Besides the ribbed half dome just described, there is still another type to be seen in the Lady chapel of the church of Saint Martin-des-Champs at Paris [(Fig. 65)]. Its plan is a trefoil and the vault is made up of a series of segments of domes with salient ribs marking their intersections. As far as construction is concerned, there is really no change from that of the more common half dome, for the courses of masonry are still horizontal and the ribs merely serve as centering and as a means of subdividing the surface to be vaulted and clearly marking the lines of intersection. The vault would stand equally well were the ribs removed and is, in structural character, very similar to the celled domes of the Villa Adriana at Tivoli and of S.S. Sergius and Bacchus at Constantinople.

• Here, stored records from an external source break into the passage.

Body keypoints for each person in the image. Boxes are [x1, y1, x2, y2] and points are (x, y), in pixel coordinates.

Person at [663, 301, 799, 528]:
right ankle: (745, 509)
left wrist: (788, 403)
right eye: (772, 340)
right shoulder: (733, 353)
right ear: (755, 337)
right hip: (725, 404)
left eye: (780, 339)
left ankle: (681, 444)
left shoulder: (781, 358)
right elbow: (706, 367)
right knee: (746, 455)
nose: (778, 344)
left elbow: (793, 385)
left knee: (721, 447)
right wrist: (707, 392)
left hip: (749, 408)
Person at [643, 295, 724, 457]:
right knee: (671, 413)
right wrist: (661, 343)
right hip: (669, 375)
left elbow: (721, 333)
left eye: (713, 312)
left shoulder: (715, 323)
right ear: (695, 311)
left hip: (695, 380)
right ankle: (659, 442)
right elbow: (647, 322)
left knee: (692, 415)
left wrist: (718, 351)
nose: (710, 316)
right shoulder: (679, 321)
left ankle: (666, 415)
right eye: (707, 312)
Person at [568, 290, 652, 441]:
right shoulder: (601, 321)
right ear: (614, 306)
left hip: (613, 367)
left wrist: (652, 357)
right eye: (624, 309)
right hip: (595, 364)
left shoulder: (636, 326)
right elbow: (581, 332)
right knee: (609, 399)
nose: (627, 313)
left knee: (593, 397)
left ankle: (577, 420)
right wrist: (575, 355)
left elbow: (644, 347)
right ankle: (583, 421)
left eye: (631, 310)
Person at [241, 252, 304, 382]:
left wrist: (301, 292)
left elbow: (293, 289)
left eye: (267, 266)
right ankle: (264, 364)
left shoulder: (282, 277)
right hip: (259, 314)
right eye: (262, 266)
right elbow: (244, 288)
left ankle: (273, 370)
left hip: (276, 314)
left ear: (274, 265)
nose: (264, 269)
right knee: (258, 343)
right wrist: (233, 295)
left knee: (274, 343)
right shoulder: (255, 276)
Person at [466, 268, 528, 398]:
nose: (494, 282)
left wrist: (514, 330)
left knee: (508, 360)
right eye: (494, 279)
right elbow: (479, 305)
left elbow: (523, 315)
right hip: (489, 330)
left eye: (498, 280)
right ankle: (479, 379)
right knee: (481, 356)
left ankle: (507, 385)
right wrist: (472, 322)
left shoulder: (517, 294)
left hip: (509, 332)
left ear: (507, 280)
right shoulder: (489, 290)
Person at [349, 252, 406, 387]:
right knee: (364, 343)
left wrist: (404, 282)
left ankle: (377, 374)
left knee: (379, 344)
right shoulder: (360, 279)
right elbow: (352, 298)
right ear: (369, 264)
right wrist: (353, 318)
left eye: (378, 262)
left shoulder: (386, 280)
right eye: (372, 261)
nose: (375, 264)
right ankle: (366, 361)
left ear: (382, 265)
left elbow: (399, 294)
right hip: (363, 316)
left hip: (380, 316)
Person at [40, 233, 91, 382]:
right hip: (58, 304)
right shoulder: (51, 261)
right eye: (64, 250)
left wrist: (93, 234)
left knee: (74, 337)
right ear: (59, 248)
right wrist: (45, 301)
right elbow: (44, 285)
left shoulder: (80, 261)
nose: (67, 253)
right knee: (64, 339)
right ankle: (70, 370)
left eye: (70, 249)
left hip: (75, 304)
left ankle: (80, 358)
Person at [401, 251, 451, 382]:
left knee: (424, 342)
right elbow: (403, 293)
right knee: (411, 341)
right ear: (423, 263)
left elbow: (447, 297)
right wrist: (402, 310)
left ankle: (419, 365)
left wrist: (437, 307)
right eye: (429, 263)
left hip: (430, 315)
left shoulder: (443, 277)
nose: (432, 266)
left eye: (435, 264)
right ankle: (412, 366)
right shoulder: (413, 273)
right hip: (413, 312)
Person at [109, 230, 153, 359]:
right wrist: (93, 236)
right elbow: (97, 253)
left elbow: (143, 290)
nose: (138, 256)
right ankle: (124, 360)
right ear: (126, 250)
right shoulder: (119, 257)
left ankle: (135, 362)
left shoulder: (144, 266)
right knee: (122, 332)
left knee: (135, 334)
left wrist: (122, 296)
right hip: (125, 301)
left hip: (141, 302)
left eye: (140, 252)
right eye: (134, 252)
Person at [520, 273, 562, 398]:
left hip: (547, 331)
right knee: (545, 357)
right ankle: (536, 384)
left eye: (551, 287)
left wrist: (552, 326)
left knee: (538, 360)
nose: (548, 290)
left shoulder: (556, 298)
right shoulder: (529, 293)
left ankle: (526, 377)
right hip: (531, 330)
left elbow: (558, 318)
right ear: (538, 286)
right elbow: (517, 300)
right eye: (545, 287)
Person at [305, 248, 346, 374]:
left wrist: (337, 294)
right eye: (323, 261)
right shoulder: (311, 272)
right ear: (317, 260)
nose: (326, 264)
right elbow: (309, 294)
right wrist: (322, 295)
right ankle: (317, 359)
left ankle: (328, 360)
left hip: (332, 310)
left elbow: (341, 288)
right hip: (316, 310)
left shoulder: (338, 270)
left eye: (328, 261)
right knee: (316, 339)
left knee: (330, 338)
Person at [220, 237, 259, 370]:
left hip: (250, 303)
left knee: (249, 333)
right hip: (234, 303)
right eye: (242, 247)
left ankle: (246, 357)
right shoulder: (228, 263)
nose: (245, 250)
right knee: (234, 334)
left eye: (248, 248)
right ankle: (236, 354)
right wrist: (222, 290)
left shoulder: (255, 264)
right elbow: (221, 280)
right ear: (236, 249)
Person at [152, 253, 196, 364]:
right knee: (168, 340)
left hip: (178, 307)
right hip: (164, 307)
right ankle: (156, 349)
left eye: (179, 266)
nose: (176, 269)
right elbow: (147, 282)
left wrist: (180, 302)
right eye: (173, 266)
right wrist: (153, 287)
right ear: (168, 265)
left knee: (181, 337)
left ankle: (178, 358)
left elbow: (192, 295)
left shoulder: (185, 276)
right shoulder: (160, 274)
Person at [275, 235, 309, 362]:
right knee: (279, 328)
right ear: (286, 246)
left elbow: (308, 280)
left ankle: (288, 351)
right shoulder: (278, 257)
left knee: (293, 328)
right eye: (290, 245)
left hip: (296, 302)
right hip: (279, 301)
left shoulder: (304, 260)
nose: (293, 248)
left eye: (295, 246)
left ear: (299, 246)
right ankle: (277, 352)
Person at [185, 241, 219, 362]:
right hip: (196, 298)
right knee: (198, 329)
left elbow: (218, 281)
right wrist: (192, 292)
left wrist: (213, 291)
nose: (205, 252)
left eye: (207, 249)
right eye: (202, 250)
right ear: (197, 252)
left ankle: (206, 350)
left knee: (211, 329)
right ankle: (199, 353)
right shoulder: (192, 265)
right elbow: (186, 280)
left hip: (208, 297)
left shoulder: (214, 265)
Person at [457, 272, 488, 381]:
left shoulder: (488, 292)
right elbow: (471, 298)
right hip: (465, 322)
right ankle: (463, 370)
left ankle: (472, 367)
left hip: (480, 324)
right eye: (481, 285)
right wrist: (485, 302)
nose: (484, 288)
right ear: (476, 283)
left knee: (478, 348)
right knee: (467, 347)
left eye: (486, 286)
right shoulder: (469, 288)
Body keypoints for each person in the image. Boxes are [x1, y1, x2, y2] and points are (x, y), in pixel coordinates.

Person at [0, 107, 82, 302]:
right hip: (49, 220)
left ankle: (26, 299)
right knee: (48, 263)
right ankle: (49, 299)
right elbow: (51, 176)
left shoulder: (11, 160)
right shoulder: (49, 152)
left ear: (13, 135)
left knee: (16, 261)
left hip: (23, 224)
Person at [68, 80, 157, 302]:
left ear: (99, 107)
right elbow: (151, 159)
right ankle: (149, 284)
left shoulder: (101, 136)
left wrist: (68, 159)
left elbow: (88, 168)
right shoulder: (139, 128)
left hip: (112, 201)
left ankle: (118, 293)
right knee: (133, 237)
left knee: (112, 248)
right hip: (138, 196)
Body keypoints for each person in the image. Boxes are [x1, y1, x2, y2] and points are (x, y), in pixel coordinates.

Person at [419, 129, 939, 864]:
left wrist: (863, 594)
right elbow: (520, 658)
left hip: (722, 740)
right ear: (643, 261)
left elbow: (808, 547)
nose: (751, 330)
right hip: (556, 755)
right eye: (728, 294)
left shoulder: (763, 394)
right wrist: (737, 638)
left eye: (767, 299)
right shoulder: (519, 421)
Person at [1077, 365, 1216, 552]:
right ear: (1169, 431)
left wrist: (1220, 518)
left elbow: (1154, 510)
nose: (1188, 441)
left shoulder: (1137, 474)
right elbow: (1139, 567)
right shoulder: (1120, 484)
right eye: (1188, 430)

Fig. 61.—Saint Martin-de-Boscherville, Saint Georges.
“Groined Half Domes”
Another form of apse vault of which there would seem to be a number of examples prior to the introduction of ribbed vaulting may perhaps be termed the “groined half dome.” It is a vault resembling a segmental dome except that the segments do not run down to a common impost, but form a series of window cells not unlike those of a groined vault but not running all the way to the vault crown. The earliest of these vaults appears to be that in the crypt of Saint Laurent at Grenoble (Isère) (sixth century).[348] Rivoira has shown[349] that Roman prototypes of this form can be found in the so-called “Temple di Siepe” (second century) at Rome, the vestibule of the Villa Adriana at Tivoli (125-135) and elsewhere. There are also a number of Romanesque examples. Of these, one is in the chapel off the south transept of Saint Nicholas at Caen (1080-1093),[350] while another is to be found in Saint Andrew’s chapel at Canterbury cathedral (cir. 1110).[351] These vaults closely resemble the true Gothic chevet which was soon to follow them, and they might seem to be its prototypes were it not for the fact that their construction is of an entirely different character. All are built of small stone or rubble and were undoubtedly laid up on a wooden centering with no particular regard for the direction in which the masonry courses ran, or possibly with these courses like those in a half dome. The construction was thus a combination of half dome and groined vaulting and not at all of the ribbed type. That they may, however, have been of influence in the development of the true chevet will be later suggested.